Everyone handles the end of relationships differently: while you might be the type to cut off all ties and go cold turkey, your best friend might need a few months of drunk texting to get through the heartache. There’s no perfect way to get over someone you used to love and no matter how long you dated or what you experienced together, the pain of separating is a deep one.

Some exes choose to stay in contact with one another, and while some can successfully separate the emotional from the rational, other past lovers just can’t do it. If you’re still friends with your ex, it’s cool, but if you find yourself striking out on meeting someone new months (and even years) after that last significant relationship ended… you might want to reconsider.

Why? Your ex could be holding you back. “If you are hung up on, or too close with your ex, this can keep you from moving forward with their love life,” psychologist and love expert Dr. Nikki Martinez tells Bustle. “Also, staying too close with them and spending too much time with them, does not allow you to move on from them, or to meet new people. You do not have to cut them off, but it is a good idea to maintain a balance, and to not sacrifice progress in your life.”

Here are some signs you need to actually get your ex out of your life, stat:

1. You're Not Comfortable Being Alone

Had a tough day at work and instead of turning to your friends (or taking some time to yourself to zen out), you ask your ex for a drink? Daily communication with an old partner and not being able to simply be at peace in your own company is a major setback when looking for love.

“You’re not ready to be in another relationship until you don’t think about your ex for at least one day and you are comfortable being alone,” dating and breakup coach, Laurel House tells Bustle. “In your lonely moments, moments of emotional weakness, or late at night, be honest — do you still think about your ex?”

2. You Make Time to See Them

The careful balancing act of your social, active, work, and dating life is no easy task and often, requires a lot of compromises. But if you’re going out of your way to make room to see someone that you used to be intimate with, you may want to gut-check your priorities. “If you talk about your ex all the time, and continue to drop everything you are doing for them, it’s clear that your ex is still in the picture and on your mind,” matchmaker and dating expert Sarah Patt tells Bustle. “The only way to know they are completely out of the picture, is when you stop making them the priority and bending over backwards to please them.”

3. You Still Dream Of A Future Together

Depending on why you broke up, you might feel like your ex could have been the right person for you, if only something was different. Or it was another time in your life. Being in touch with someone you still care about — and would get back together with — can not only be unhealthy, but it keeps your heart closed off from someone who you could actually make the long run with. “If you still see a future with your ex after you’ve broken up, you aren’t giving yourself the opportunity to let someone else fill that role in your life. You might be closing yourself off to new loves without even realizing it,” Patt adds.
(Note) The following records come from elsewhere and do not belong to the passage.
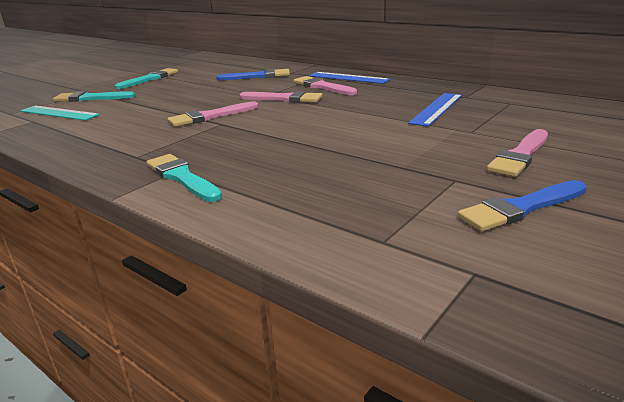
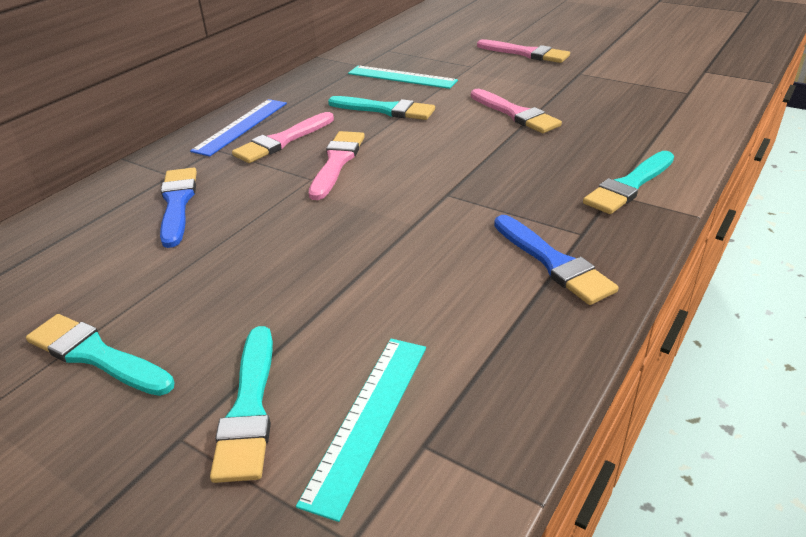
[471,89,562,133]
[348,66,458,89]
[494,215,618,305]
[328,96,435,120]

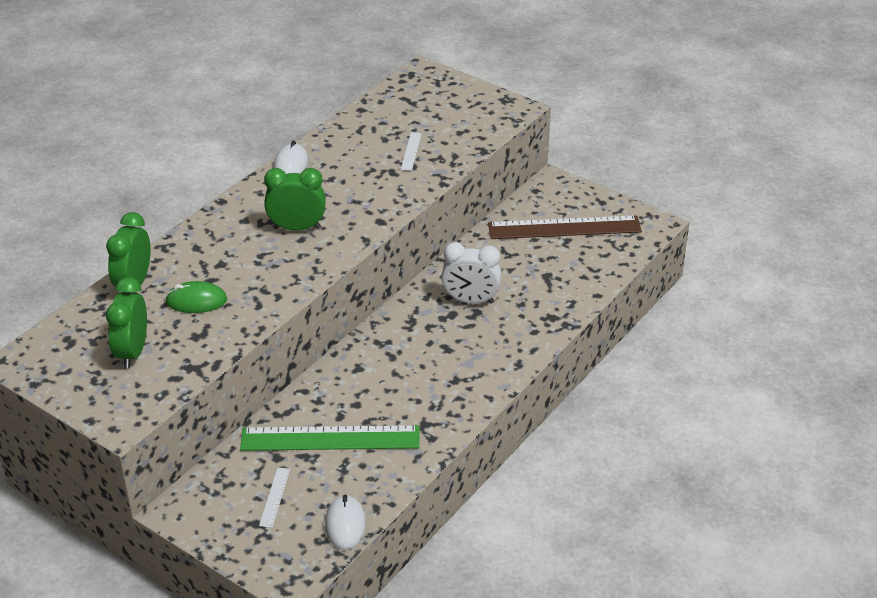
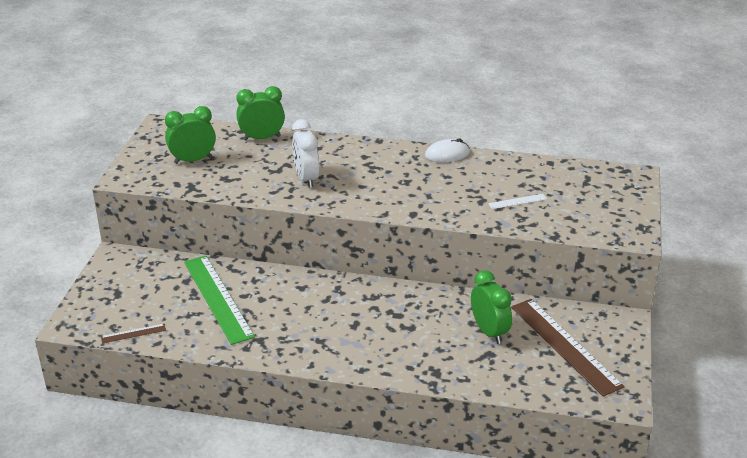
[165,281,227,313] (first image)
[259,468,290,528] (first image)
[471,270,512,344]
[101,324,166,343]
[292,119,319,188]

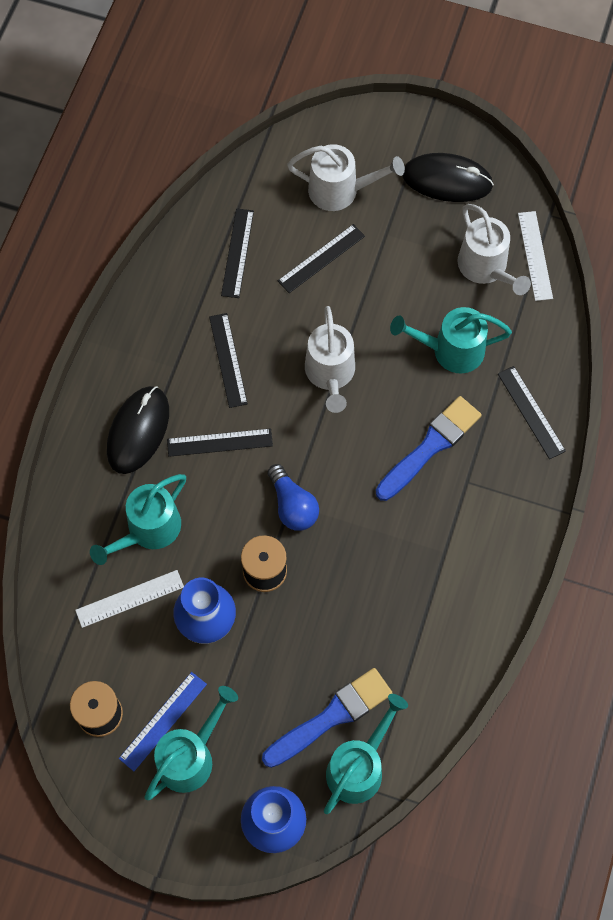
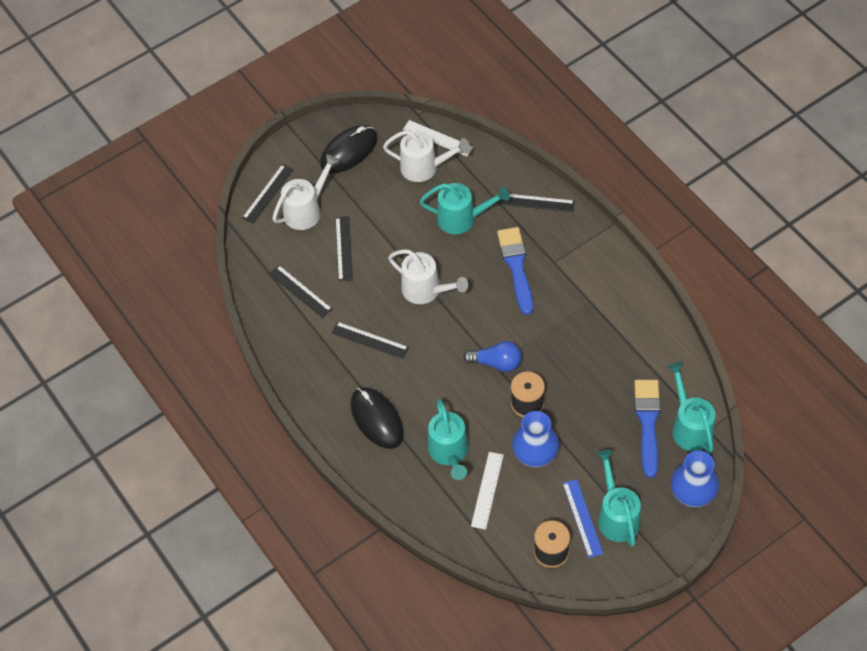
[242,164,294,224]
[420,183,510,234]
4. You Compare Every Date To Your Ex

“When you’re constantly comparing your new dates to your ex, you are hurting your chances of finding someone new,” Patt says. “Remember why you two broke up; you weren’t compatible, so stop looking for the same things that didn’t work when it comes to a new potential love interest.” Martinez also tells Bustle that not only is this an unfair advantage to any Tinder match or person you meet through pals, it also puts unrealistic expectations into first dates.

5. You Talk About Your Ex

What you think is what you say, and what you speak of, you become. Thoughts and words are powerful. And if your language is always focused on the past, how can you realistically expect a future? “If you can’t stop talking about it then you’re probably not over it,” Patt tells Bustle. “The more you mention your ex, the more likely you are to keep thinking about them. Once you stop saying the thoughts in your head out loud, they will go away.”

6. You’re Still Seeking Their Validation

“They are the first one a person thinks of telling something to, or going to when something positive or negative happens,” Martinez explains. “You are jealous when you hear about them and someone else, or you are overly concerned with how they will feel about you dating.” Sound familiar?

Part of the bonus of breaking up with someone (even though it’s sad) — is the freedom that comes with it. Not only because you’re not tied to someone else anymore, but you have the chance to reinvent yourself for the next stage of your life. But if you still let your ex have control over your confidence, you’re doing yourself a disadvantage.